**Data to use:**
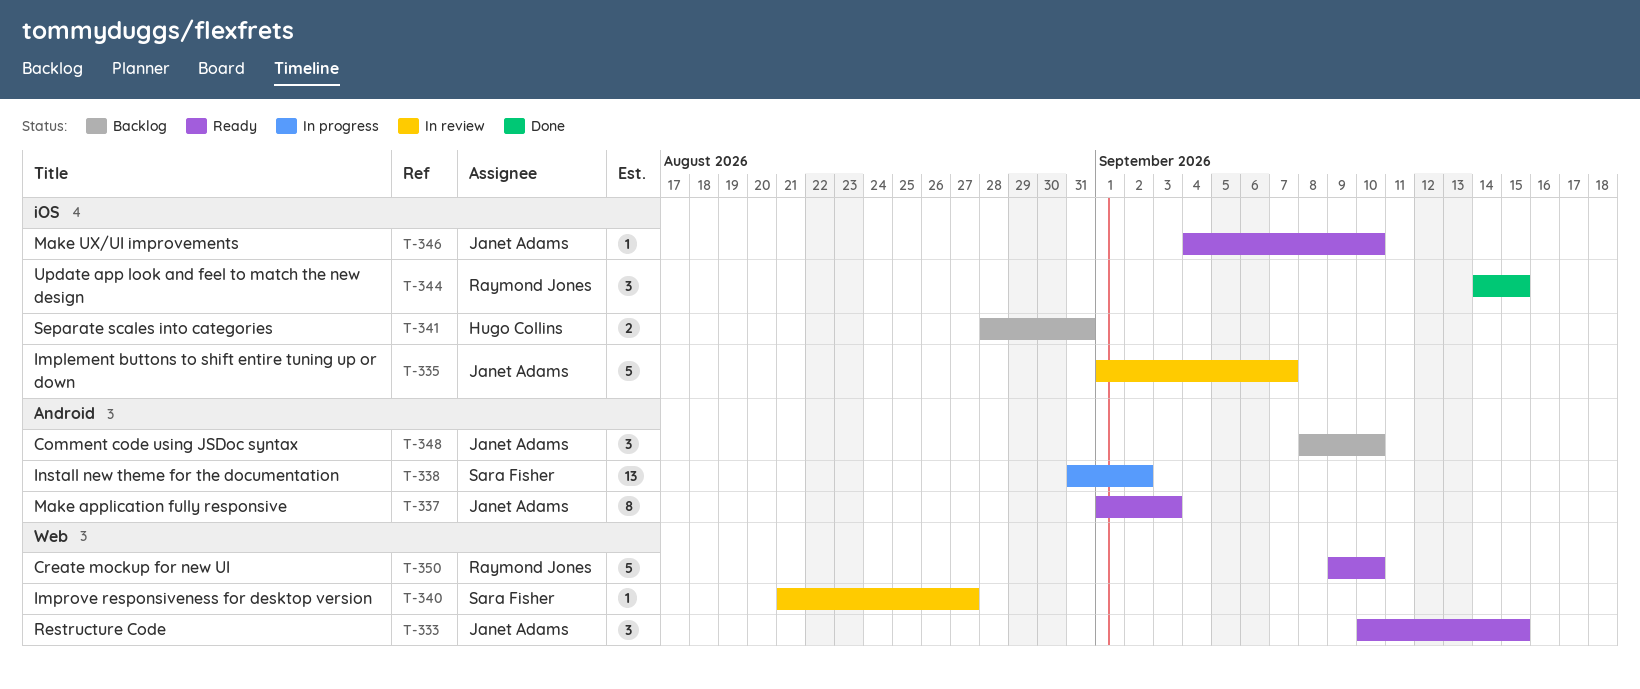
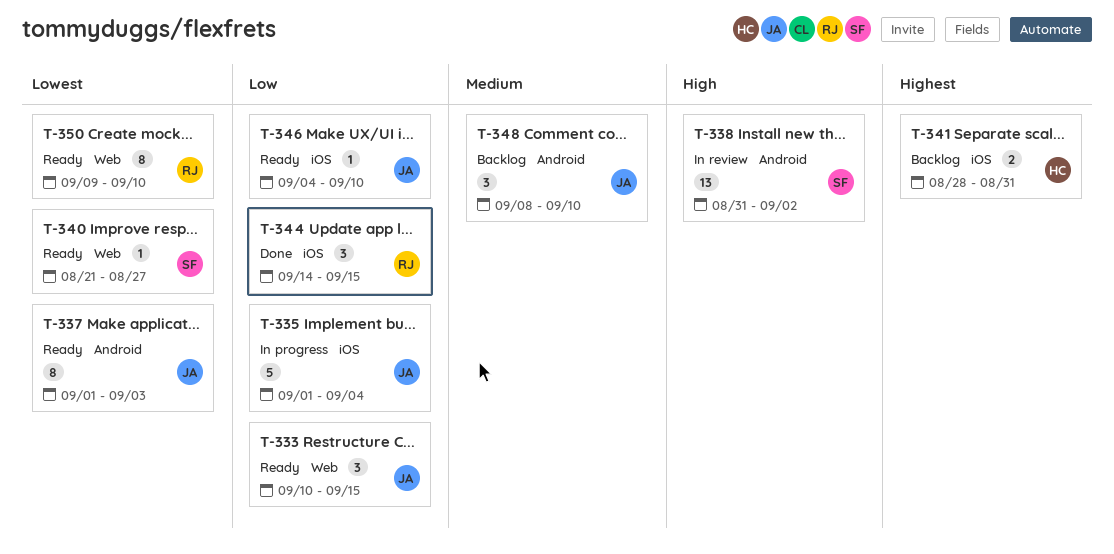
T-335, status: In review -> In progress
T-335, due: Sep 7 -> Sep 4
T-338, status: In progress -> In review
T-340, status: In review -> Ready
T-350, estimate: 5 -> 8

--

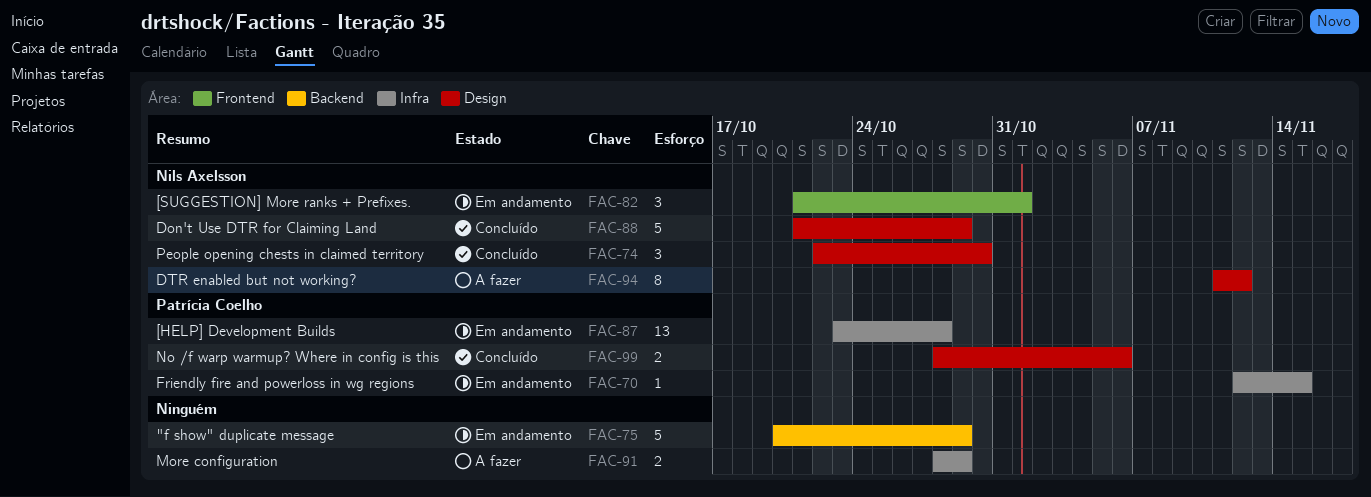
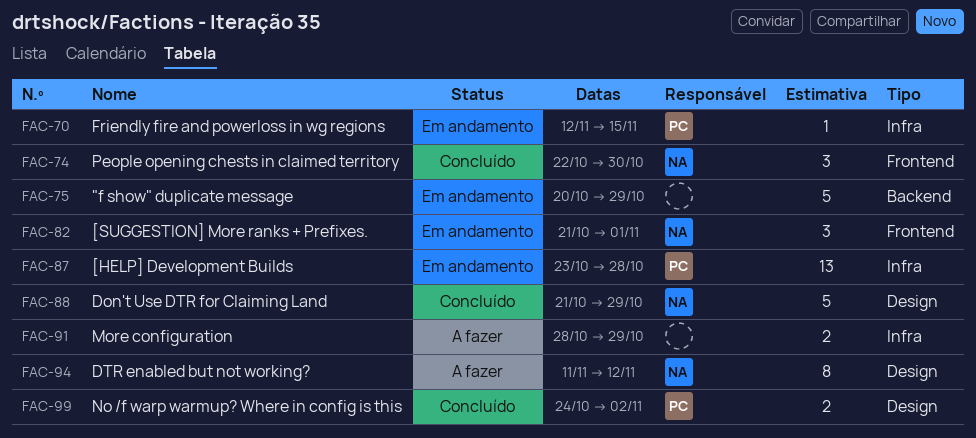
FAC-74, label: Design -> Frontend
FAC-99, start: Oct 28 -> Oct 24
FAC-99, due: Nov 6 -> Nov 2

---

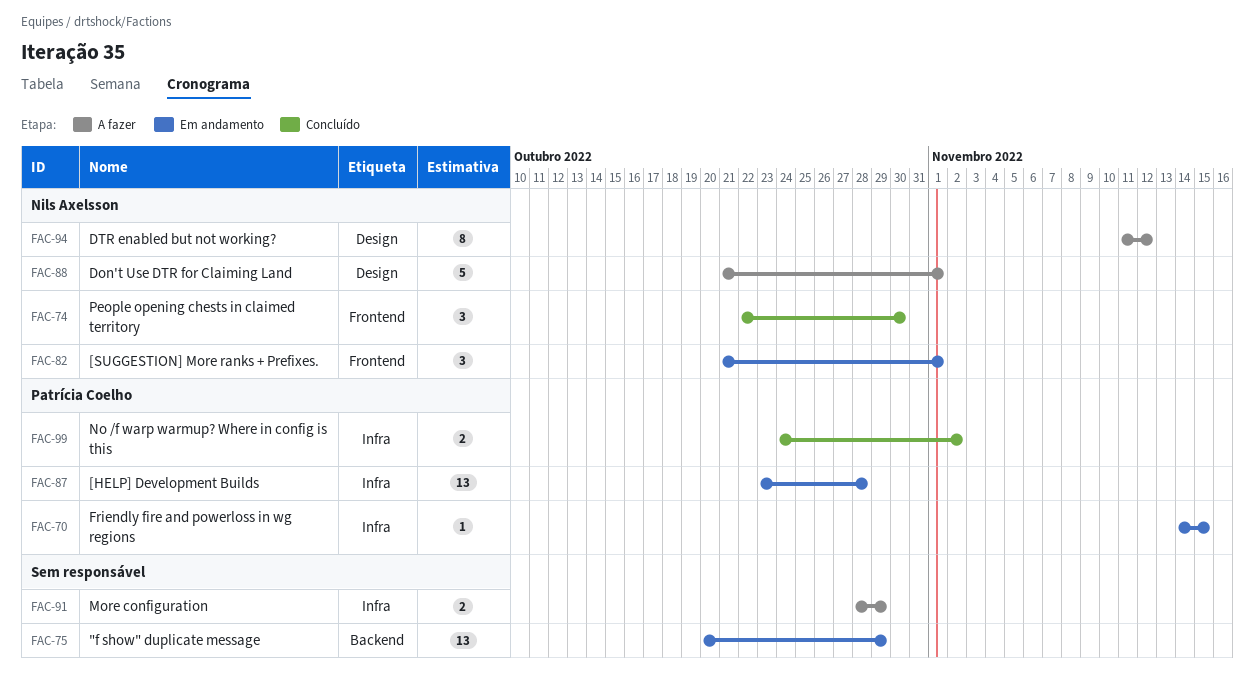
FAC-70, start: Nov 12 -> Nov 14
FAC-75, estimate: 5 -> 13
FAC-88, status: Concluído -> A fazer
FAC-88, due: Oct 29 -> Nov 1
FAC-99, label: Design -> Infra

**Task:**
All lines in the data above from the one with "T-335, status: In review -> In progress" through the one with "T-350, estimate: 5 -> 8" must be repeated exactly, and no others.

**Response to the task:**
T-335, status: In review -> In progress
T-335, due: Sep 7 -> Sep 4
T-338, status: In progress -> In review
T-340, status: In review -> Ready
T-350, estimate: 5 -> 8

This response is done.